Exercise requirements:
In the records below, find the line that contains "[459,219,516,230] M-RNTI ->" and the line that contains "[187,443,244,454] M-RNTI ->". Set down exactly those lines and every line between them, and nothing more.

Data for review:
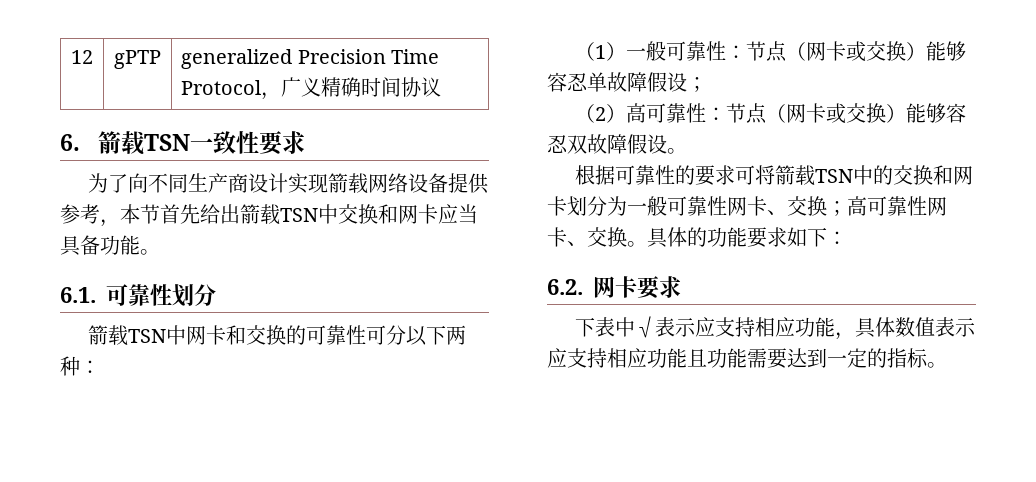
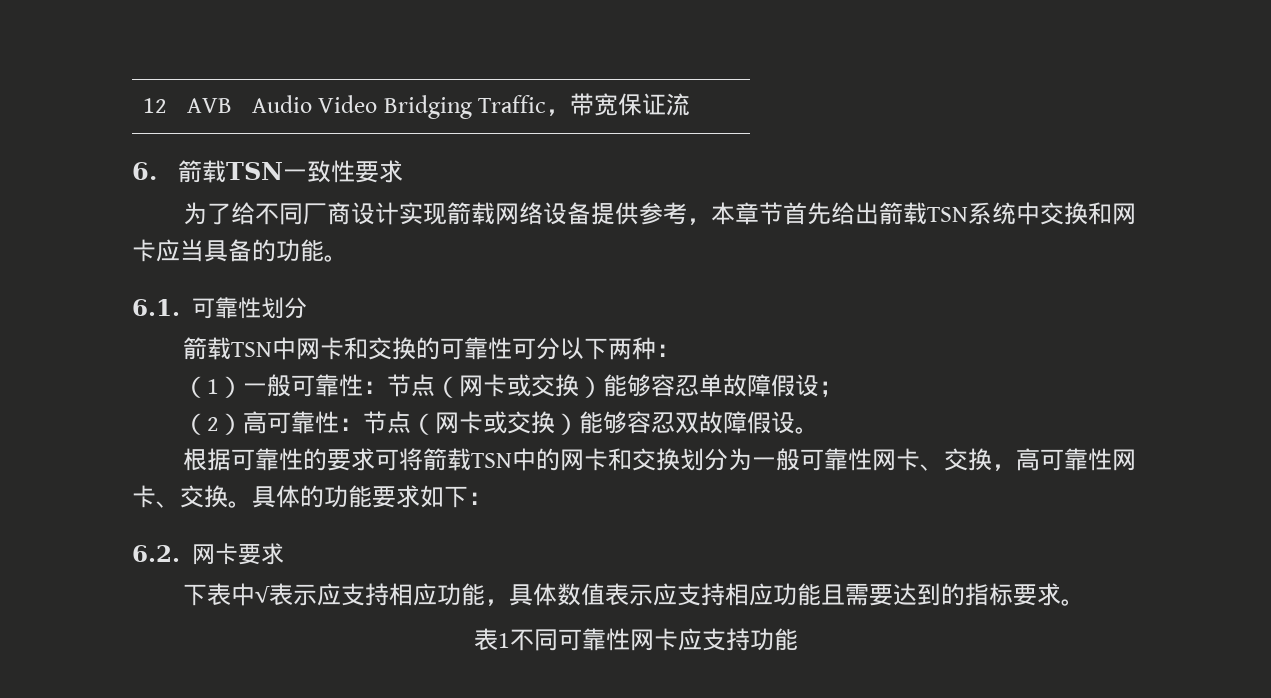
[114,50,161,69] [181,49,439,69] [181,77,442,100] gPTP | generalized Precision Time Protocol，广义精确时间协议 -> [187,98,232,113] [251,93,691,119] AVB | Audio Video Bridging Traffic，带宽保证流
[127,173,228,193] 向不同生产 -> [231,202,328,225] 给不同厂
(140, 214) none -> [735,202,760,225] 章
(318, 215) none -> [968,202,1017,225] 系统
(100, 245) none -> [252,239,276,262] 的
[892,165,973,185] [547,196,567,216] 交换和网卡 -> [560,448,681,471] 网卡和交换
[827,201,847,216] ； -> [992,464,1017,471] ，
[707,348,747,368] 功能 -> (846, 594) none
[827,348,947,368] 一定的指标。 -> [941,583,1086,606] [473,628,798,651] 的指标要求。 // 表1不同可靠性网卡应支持功能

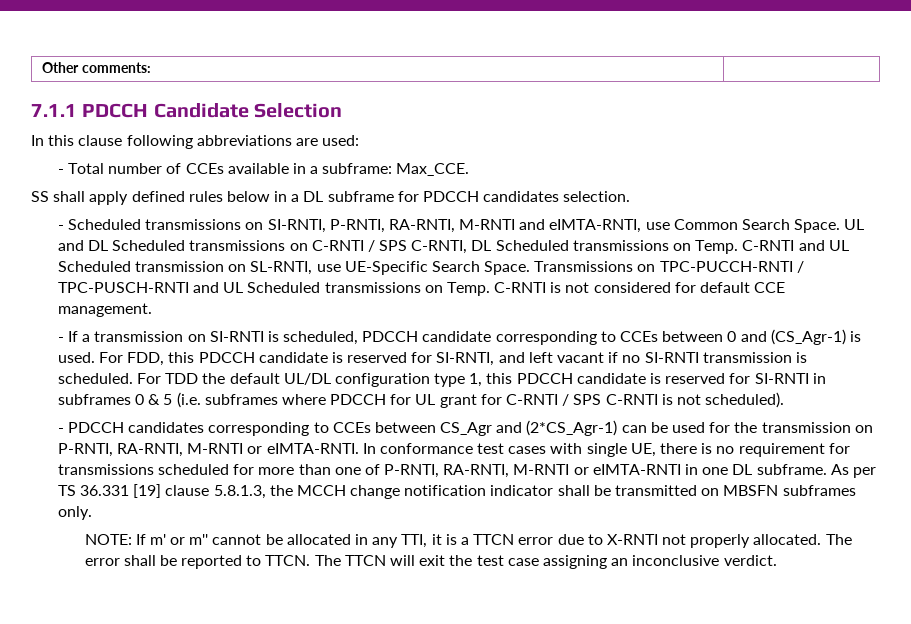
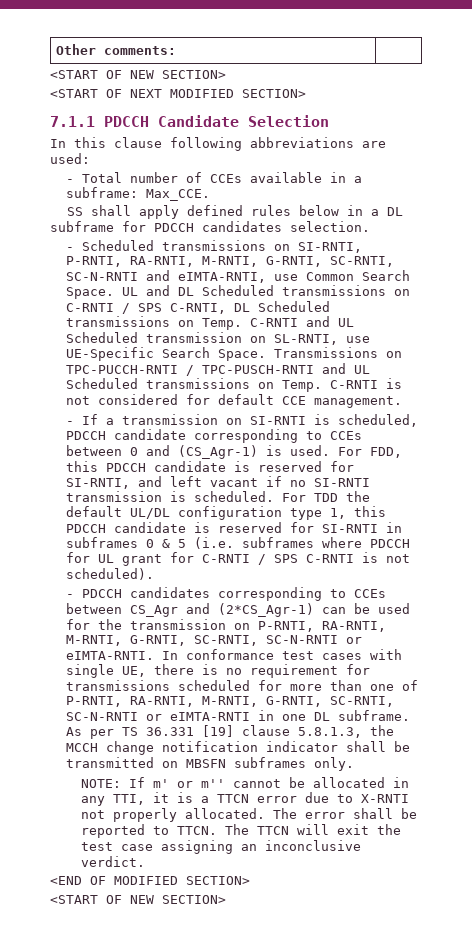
(152, 67) none -> [50,70,226,79] [50,89,306,98] // <START OF NEW SECTION> // <START OF NEXT MODIFIED SECTION>
[459,219,516,230] M-RNTI -> [201,256,394,267] [65,272,138,281] M-RNTI, G-RNTI, SC-RNTI, SC-N-RNTI
[187,443,244,454] M-RNTI -> [65,635,338,646] M-RNTI, G-RNTI, SC-RNTI, SC-N-RNTI
[513,464,570,475] M-RNTI -> [201,696,394,707] [65,712,138,721] M-RNTI, G-RNTI, SC-RNTI, SC-N-RNTI
(777, 560) none -> [50,876,250,885] [50,895,226,904] // <END OF MODIFIED SECTION> // <START OF NEW SECTION>

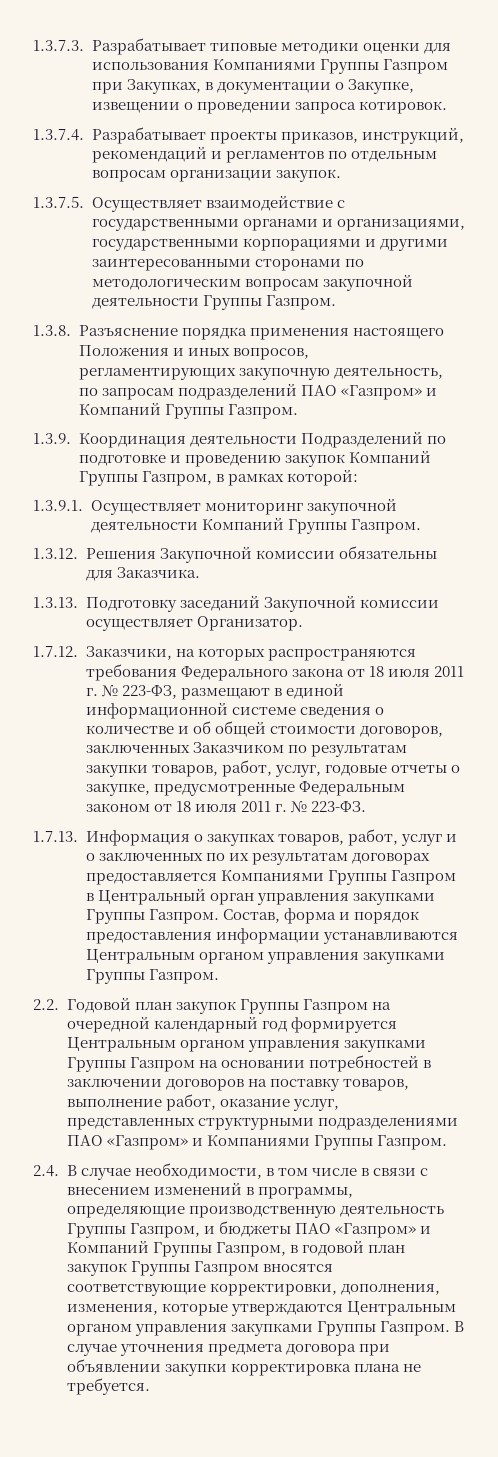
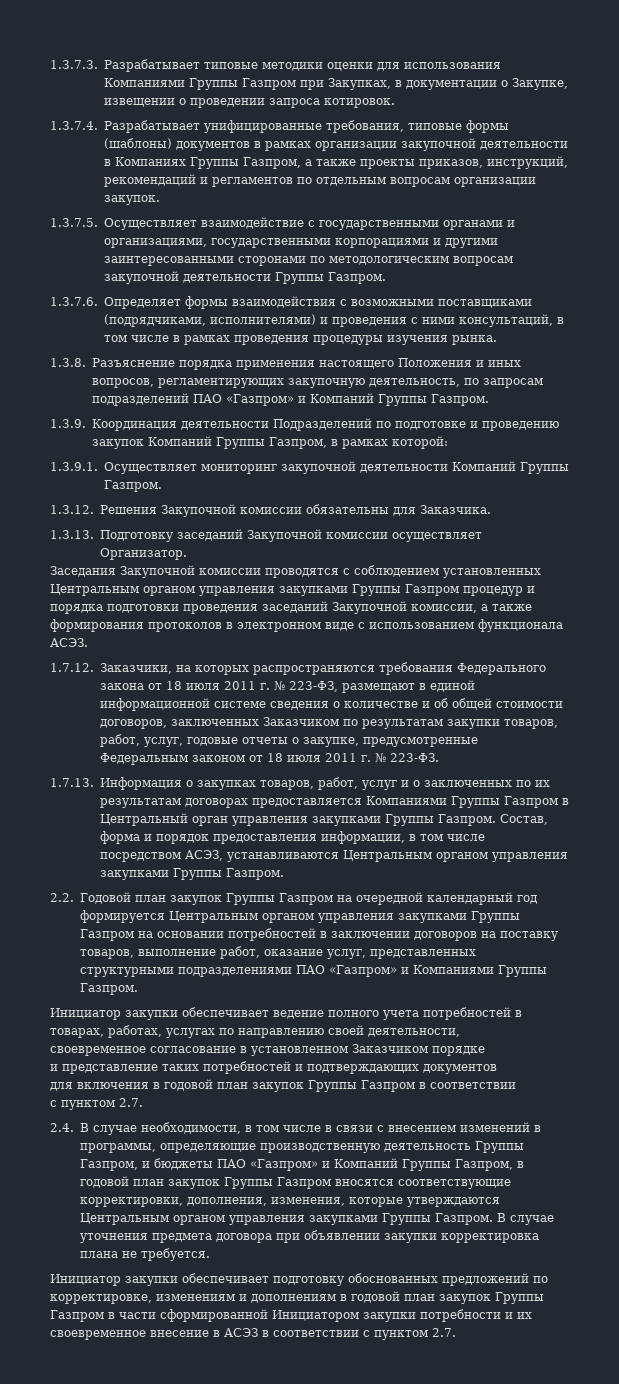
(206, 135) none -> [203,120,509,133] [103,138,568,151] [103,157,356,169] унифицированные требования, типовые формы (шаблоны) документов в рамках организации закупочной деятельности в Компаниях Группы Газпром, а также
(336, 302) none -> [50,296,532,309] [103,314,564,327] [103,335,497,345] // 1.3.7.6. Определяет формы взаимодействия с возможными поставщиками (подрядчиками, исполнителями) и проведения с ними консультаций, в том числе в рамках проведения процедуры изучения рынка.
(303, 623) none -> [50,565,541,578] [50,584,535,596] [50,601,532,614] [50,619,563,632] [50,638,88,647] // Заседания Закупочной комиссии проводятся с соблюдением установленных Центральным органом управления закупками Группы Газпром процедур и порядка подготовки проведения заседаний Закупочной комиссии, а также формирования протоколов в электронном виде с использованием функционала АСЭЗ.
[215,928,320,944] информации -> [320,831,485,844] [99,850,223,862] информации, в том числе посредством АСЭЗ,
(447, 1142) none -> [50,1007,522,1020] [50,1025,460,1038] [50,1044,485,1056] [50,1061,497,1074] [50,1079,516,1092] [50,1098,143,1110] // Инициатор закупки обеспечивает ведение полного учета потребностей в товарах, работах, услугах по направлению своей деятельности, // своевременное согласование в установленном Заказчиком порядке // и представление таких потребностей и подтверждающих документов // для включения в годовой план закупок Группы Газпром в соответствии // с пунктом 2.7.
(150, 1386) none -> [50,1273,548,1286] [50,1291,544,1304] [50,1309,532,1322] [50,1328,456,1340] // Инициатор закупки обеспечивает подготовку обоснованных предложений по корректировке, изменениям и дополнениям в годовой план закупок Группы Газпром в части сформированной Инициатором закупки потребности и их своевременное внесение в АСЭЗ в соответствии с пунктом 2.7.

Exercise answer:
[459,219,516,230] M-RNTI -> [201,256,394,267] [65,272,138,281] M-RNTI, G-RNTI, SC-RNTI, SC-N-RNTI
[187,443,244,454] M-RNTI -> [65,635,338,646] M-RNTI, G-RNTI, SC-RNTI, SC-N-RNTI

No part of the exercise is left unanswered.